Registros de una colección de datos

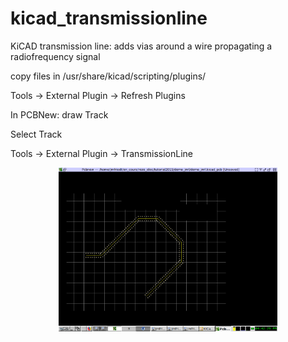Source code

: # kicad_transmissionline
KiCAD transmission line: adds vias around a wire propagating a radiofrequency signal

copy files in /usr/share/kicad/scripting/plugins/

Tools -> External Plugin -> Refresh Plugins

In PCBNew: draw Track

Select Track

Tools -> External Plugin -> TransmissionLine

<p align="center">
  <img src="transmission_plugin.png" width="350" title="Transmission line plugin" alt="Transmission line plugin">
</p>
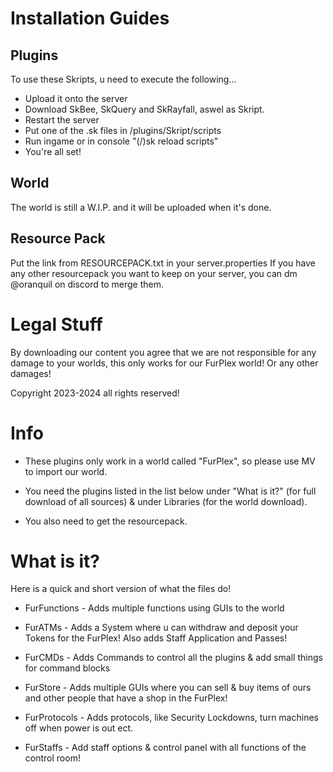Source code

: Installation Guides
============================

Plugins
-------------
To use these Skripts, u need to execute the following...
- Upload it onto the server
- Download SkBee, SkQuery and SkRayfall, aswel as Skript.
- Restart the server
- Put one of the .sk files in /plugins/Skript/scripts
- Run ingame or in console "(/)sk reload scripts"
- You're all set!

World
-------------
The world is still a W.I.P. and it will be uploaded when it's done.

Resource Pack
-------------
Put the link from RESOURCEPACK.txt in your server.properties
If you have any other resourcepack you want to keep on your server, you can dm @oranquil on discord to merge them.

Legal Stuff
============================
By downloading our content you agree that we are not responsible for any damage to your worlds, this only works for our FurPlex world! Or any other damages!

Copyright 2023-2024 all rights reserved!

Info
============================
- These plugins only work in a world called "FurPlex", so please use MV to import our world.

- You need the plugins listed in the list below under "What is it?" (for full download of all sources) & under Libraries (for the world download).

- You also need to get the resourcepack.

What is it?
============================
Here is a quick and short version of what the files do!

- FurFunctions - Adds multiple functions using GUIs to the world

- FurATMs - Adds a System where u can withdraw and deposit your Tokens for the FurPlex! Also adds Staff Application and Passes!

- FurCMDs - Adds Commands to control all the plugins & add small things for command blocks

- FurStore - Adds multiple GUIs where you can sell & buy items of ours and other people that have a shop in the FurPlex!

- FurProtocols - Adds protocols, like Security Lockdowns, turn machines off when power is out ect.

- FurStaffs - Add staff options & control panel with all functions of the control room!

* [Trabajo por hacer]: Reúne todas las líneas de arriba en las que aparece la cadena "scripts".

* [Respuesta al ejercicio]:
- Put one of the .sk files in /plugins/Skript/scripts
- Run ingame or in console "(/)sk reload scripts"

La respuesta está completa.